WORK ITEM:
For each entry, repeat the text exactly and omit any picture it holds.

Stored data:
★ ★ ★ ★
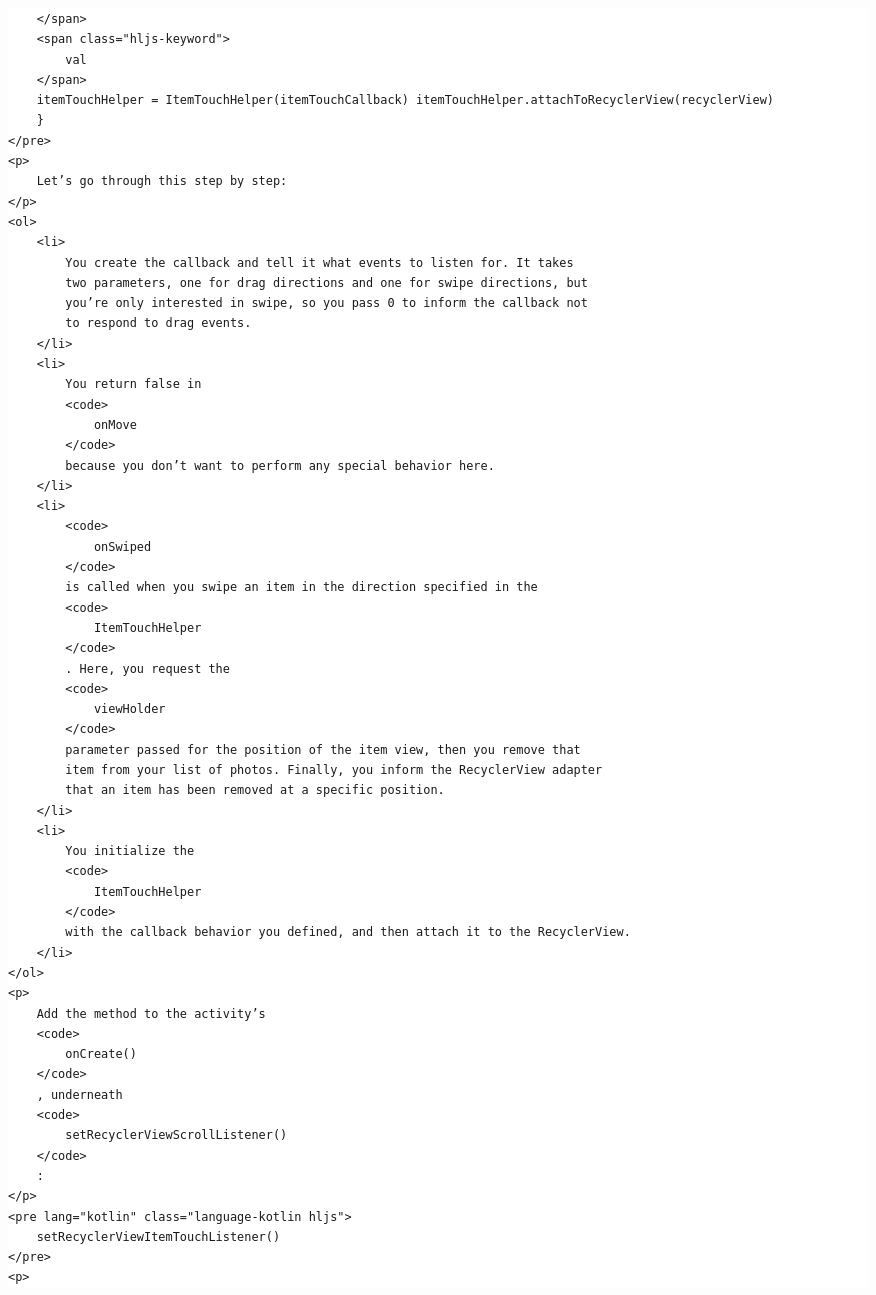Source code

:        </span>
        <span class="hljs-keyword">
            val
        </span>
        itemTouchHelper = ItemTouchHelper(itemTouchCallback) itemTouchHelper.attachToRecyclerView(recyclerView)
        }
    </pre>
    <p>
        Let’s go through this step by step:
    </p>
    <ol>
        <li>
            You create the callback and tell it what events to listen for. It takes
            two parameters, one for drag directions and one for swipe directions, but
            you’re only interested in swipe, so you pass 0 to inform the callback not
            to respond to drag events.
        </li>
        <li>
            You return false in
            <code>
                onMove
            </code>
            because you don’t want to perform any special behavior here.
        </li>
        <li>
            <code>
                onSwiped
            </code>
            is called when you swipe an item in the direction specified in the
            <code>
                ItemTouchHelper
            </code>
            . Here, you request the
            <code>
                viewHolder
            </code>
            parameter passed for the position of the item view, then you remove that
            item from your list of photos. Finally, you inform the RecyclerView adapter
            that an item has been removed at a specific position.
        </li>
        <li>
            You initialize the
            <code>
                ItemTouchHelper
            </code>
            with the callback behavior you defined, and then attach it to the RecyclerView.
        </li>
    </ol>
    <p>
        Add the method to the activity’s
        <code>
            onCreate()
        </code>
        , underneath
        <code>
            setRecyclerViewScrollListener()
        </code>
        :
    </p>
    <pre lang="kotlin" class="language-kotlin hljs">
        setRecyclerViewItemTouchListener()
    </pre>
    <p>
★ ★ ★ ★
EXERCISE SOLUTION:
Source code

:        </span>
        <span class="hljs-keyword">
            val
        </span>
        itemTouchHelper = ItemTouchHelper(itemTouchCallback) itemTouchHelper.attachToRecyclerView(recyclerView)
        }
    </pre>
    <p>
        Let’s go through this step by step:
    </p>
    <ol>
        <li>
            You create the callback and tell it what events to listen for. It takes
            two parameters, one for drag directions and one for swipe directions, but
            you’re only interested in swipe, so you pass 0 to inform the callback not
            to respond to drag events.
        </li>
        <li>
            You return false in
            <code>
                onMove
            </code>
            because you don’t want to perform any special behavior here.
        </li>
        <li>
            <code>
                onSwiped
            </code>
            is called when you swipe an item in the direction specified in the
            <code>
                ItemTouchHelper
            </code>
            . Here, you request the
            <code>
                viewHolder
            </code>
            parameter passed for the position of the item view, then you remove that
            item from your list of photos. Finally, you inform the RecyclerView adapter
            that an item has been removed at a specific position.
        </li>
        <li>
            You initialize the
            <code>
                ItemTouchHelper
            </code>
            with the callback behavior you defined, and then attach it to the RecyclerView.
        </li>
    </ol>
    <p>
        Add the method to the activity’s
        <code>
            onCreate()
        </code>
        , underneath
        <code>
            setRecyclerViewScrollListener()
        </code>
        :
    </p>
    <pre lang="kotlin" class="language-kotlin hljs">
        setRecyclerViewItemTouchListener()
    </pre>
    <p>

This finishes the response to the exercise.